We'll use an iterative approach for inorder traversal to avoid the overhead of recursion. This involves using a stack to keep track of nodes to visit.

Initialization: Create an empty stack stack and initialize a counter count to 0.
Iteration: While the stack is not empty or the current node is not None:
- If the current node is not None: push the node onto the stack and move to its left child (current = current.left). This ensures we process the left subtree first.
- Otherwise (if the current node is None): pop a node from the stack. This node is the next smallest node in the inorder traversal. Increment the count. If count equals k, this popped node's value is the k-th smallest element, so return its value.
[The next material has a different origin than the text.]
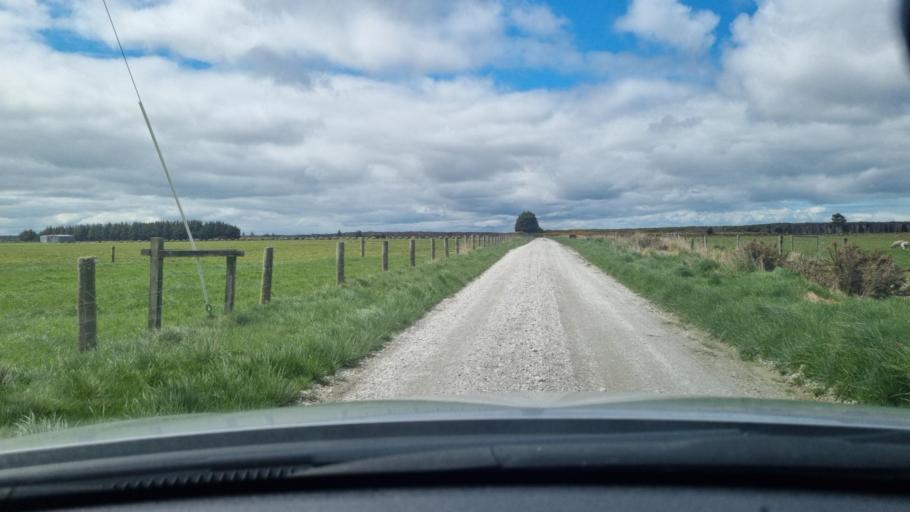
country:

Then, move to the right child of the popped node (current = current.right).

Code

class TreeNode:
    def __init__(self, val=0, left=None, right=None):
        self.val = val
        self.left = left
        self.right = right

def kthSmallest(root, k):
    stack = []
    count = 0
    current = root
    while stack or current:
        while current:
            stack.append(current)
            current = current.left
        current = stack.pop()
        count += 1
        if count == k:
            return current.val
        current = current.right
    return -1 # Should not reach here if k is valid

# Example usage
root1 = TreeNode(3)
root1.left = TreeNode(1)
root1.right = TreeNode(4)
root1.left.right = TreeNode(2)

root2 = TreeNode(5)
root2.left = TreeNode(3)
root2.right = TreeNode(6)
root2.left.left = TreeNode(2)
root2.left.right = TreeNode(4)
root2.left.left.left = TreeNode(1)

print(kthSmallest(root1, 1))  # Output: 1
print(kthSmallest(root2, 3))  # Output: 3

Complexity Analysis

Time Complexity: O(H + k), where H is the height of the BST. In the worst case (a skewed BST), H can be O(N), where N is the number of nodes. However, for a balanced BST, H is O(log N). The inorder traversal visits at most k nodes.
Space Complexity: O(H) in the worst case due to the stack used for the iterative inorder traversal. For a balanced BST, this becomes O(log N), and for a skewed BST, it's O(N).